Samsung is reportedly seeing its product margins shrink just as its top-line product sales are slowing. Its most-recent quarterly profits were down, making it four consecutive quarters of such bad news.
This comes only few years after it was writing a far different story: Samsung was a name that claimed to make digital electronics products that were as good as the products we presumed were good, like Sony, only it charged less for them. It became a worst-kept secret that the company was building much of its inventory in the same back-room kitchens as its more-famous competitors, so it stole business and market share.
Now, it's Samsung's turn to feel the pain:
- There's a new I-make-the-same-stuff-only-cheaper darling, Vizio, which has teamed up with Wal-Mart (in the US) for distribution
- Consumers are even less loyal to brand names than they were a few years ago, as it's now common knowledge that most of the innards of electronics devices are interchangeable, if not identical
- Manufacturers haven't done themselves any favors by introducing ever-more complicated products, many of which offer slightly nuanced performance characteristics that consumers find debilitating more than motivating
People are confused and suspicious, and default to making decisions based primarily on price, if they decide to make purchases at all.

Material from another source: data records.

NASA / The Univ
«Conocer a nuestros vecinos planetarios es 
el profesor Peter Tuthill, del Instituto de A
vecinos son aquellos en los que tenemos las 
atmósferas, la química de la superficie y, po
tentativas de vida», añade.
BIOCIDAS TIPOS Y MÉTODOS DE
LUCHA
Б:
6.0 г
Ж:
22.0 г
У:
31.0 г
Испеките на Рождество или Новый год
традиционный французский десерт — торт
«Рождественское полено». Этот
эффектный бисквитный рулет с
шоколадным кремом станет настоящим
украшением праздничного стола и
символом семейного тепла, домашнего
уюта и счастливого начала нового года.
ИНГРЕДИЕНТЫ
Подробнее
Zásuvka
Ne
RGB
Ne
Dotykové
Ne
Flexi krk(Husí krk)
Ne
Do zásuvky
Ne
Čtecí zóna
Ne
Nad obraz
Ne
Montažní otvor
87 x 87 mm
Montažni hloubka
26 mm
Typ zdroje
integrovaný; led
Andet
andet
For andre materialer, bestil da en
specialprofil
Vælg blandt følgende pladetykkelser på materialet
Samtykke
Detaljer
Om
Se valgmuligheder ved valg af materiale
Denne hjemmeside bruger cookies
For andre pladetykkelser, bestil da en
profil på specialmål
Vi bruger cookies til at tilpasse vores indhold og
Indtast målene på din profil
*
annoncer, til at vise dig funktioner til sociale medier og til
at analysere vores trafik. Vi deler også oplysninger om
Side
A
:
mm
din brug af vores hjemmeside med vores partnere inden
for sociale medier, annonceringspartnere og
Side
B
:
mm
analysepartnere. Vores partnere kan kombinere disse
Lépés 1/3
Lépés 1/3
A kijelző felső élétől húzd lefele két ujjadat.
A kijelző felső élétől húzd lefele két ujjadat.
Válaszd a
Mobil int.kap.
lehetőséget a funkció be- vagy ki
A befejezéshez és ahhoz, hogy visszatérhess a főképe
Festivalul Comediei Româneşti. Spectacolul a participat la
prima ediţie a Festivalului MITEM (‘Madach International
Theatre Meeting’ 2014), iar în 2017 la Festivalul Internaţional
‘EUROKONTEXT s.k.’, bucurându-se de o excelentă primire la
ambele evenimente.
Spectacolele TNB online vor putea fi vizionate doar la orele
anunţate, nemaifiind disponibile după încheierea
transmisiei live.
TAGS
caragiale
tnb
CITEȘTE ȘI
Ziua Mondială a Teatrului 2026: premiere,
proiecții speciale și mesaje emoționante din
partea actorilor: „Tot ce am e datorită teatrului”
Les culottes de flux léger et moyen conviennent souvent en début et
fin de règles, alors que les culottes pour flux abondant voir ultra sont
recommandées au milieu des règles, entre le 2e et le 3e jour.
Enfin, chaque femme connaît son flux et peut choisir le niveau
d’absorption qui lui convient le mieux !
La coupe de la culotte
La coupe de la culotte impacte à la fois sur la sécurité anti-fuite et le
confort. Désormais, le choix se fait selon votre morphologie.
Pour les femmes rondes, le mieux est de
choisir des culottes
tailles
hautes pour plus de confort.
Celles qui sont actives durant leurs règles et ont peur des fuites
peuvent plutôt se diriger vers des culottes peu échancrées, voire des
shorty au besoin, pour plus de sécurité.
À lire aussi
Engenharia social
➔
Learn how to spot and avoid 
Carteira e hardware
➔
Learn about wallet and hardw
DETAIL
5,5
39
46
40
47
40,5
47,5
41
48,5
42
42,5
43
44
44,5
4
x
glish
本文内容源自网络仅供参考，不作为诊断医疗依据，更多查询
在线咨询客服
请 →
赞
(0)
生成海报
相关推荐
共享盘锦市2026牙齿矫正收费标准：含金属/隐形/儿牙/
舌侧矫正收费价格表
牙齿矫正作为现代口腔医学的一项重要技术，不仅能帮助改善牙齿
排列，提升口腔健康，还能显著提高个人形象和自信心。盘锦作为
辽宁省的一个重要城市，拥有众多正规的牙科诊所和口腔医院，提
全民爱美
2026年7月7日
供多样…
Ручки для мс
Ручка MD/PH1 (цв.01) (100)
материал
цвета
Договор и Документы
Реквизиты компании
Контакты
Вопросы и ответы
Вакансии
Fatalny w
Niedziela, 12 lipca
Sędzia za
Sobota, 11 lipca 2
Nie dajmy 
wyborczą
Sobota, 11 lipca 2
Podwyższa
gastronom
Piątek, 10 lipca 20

Samsung is in a bit of a pickle. The good news is that it hasn’t been singled out for this rude treatment; the bad news is that all of its competitors are contending with it, or will, soon.
All of these businesses have to answer a fundamental question: what, if anything, constitutes brand in a 24/7, transparent, consumer-empowered marketplace and, after that question, how do businesses deliver branding?
Solutions aren't obvious or inescapable. Nobody needs consumer electronics brands, or at least nobody thinks that they do. And the actions that are going to change their minds aren't going to come from the same folks who brought us Branding 1.0: marvelously funny or visually stunning TV ads, virtual showrooms in online communities and games, and ever-new ways to push garbage onto our mobile phones are just dancing around the central challenge, without addressing it head-on.
I bought my last flat TV (plasma, LCD, I don't know, and I don't care) online from newegg.com and, as I type this, I can't tell you the brand name on it. I don't think it's Samsung.
There's the rub. Making the name and logo mean something is the only way any of the CE companies will get out of this wired/tired routine.
And if all they can do is muster more brilliant branding communications, then I fear it'll just be deja vu, all over again.